Nationalsozialismus

Im Gegensatz zur Annahme, Vicki Baum habe sich nie über den Holocaust geäußert (vgl. Nottelmann 2007, 308), werden in Marion lebt sehr wohl Konzentrationslager, Folter und Mord im nationalsozialistischen Deutschland thematisiert; darüber hinaus verhandelt Baum auch die kulturpolitischen Säuberungen in der Sowjetunion Anfang der 1920er Jahre und äußert sich kritisch über die kommunistische Planwirtschaft. Damit setzt der Roman eine Tendenz fort, die sich in Baums Texten bereits ab den 1930er Jahren abzeichnet: „Der Nationalsozialismus, seine Verfolgten und Opfer sind zentrale Themen ihrer in den 1930er- und 1940er-Jahren entstandenen Prosatexte.“ (Hofeneder 2018, 89)
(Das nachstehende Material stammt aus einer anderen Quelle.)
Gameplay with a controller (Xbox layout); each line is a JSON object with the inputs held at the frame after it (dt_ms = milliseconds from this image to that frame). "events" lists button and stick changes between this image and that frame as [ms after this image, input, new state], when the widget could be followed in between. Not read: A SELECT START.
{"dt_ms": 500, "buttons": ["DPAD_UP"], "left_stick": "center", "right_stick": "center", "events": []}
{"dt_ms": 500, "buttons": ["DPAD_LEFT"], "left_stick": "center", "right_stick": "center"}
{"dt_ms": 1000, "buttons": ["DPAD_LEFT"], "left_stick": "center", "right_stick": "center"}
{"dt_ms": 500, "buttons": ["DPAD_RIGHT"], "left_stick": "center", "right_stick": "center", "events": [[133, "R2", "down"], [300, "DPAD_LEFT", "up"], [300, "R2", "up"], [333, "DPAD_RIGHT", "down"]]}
Hier ist vor allem die Figur von Marions Sohn Michael interessant, der nichts von seinem jüdischen Vater weiß und bereits während seiner Schulzeit in Berlin der Hitlerjugend beitritt: „Er bespuckte einen jüdischen Mitschüler und bemalte die Wände seines Zimmers mit Hakenkreuzen.“ (479) Nachdem die Familie in die USA gezogen ist, wird er von Heimweh geplagt und besucht nationalsozialistische Veranstaltungen. Als er später in Heidelberg studiert, bemerkt Marion bei ihrem Besuch, wie präsent die Symbole des NS-Staates in Deutschland sind. Abseits des politisierten Alltags erkennt sie aber auch kleine Momente des Widerstands, wie Hitlerwitze, leise Zwischentöne im Gespräch und kleinere Regelüberschreitungen. In einem Lokal, das Marion mit Michael und der Familie seiner Verlobten in Heidelberg besucht, führt das Umdrehen des Tanzverbot-Schildes zu weitreichenden Konsequenzen. Baum zeigt dabei unterschiedliche mögliche Reaktionen auf das NS-Regime: Der Oberkellner erfüllt zwar pflichtbewusst seinen Dienst, mahnt aber nur widerstrebend Vorschriften ein. Ein am Nebentisch sitzender SS-Major beobachtet die Tat und erwirkt den Ausschluss des jungen Offiziers Hans Streit aus der Armee, der daraufhin versucht, Suizid zu begehen. Marions lakonischer wie aufmerksamer Kommentar lautet dazu: „Es erschreckte mich umso mehr, als gar nichts Düsteres und Geheimnisvolles dabei war. Es waren keine Konzentrationslagergreuel, keine nächtlichen erstickten Schreie gemarterter Opfer in Kellergewölben, keine Treibjagd auf Juden, Kommunisten und Feinde des Reichs.“ (571) Sie versucht, mit der Unterstützung ihres Neffen Hellmuth Klappholz, der im Kriegsministerium beschäftigt ist, die Konsequenzen im Fall Hans Streit abzufangen. In einem langen Gespräch durchbricht sie dessen ideologische Fassade, indem sie ihn daran erinnert, wie er sich selbst bei ihr als junger Mann vor der Polizei versteckt hat. Baum zeichnet sowohl Hellmuth als auch Michael als psychologisch ambivalente Charaktere, die unterschiedliche Facetten in sich vereinen und sich ideologisch nicht eindeutig festlegen lassen.

 

Wiener Heldenplatz, 15.3.1938. Public domain via Wikimedia Commons.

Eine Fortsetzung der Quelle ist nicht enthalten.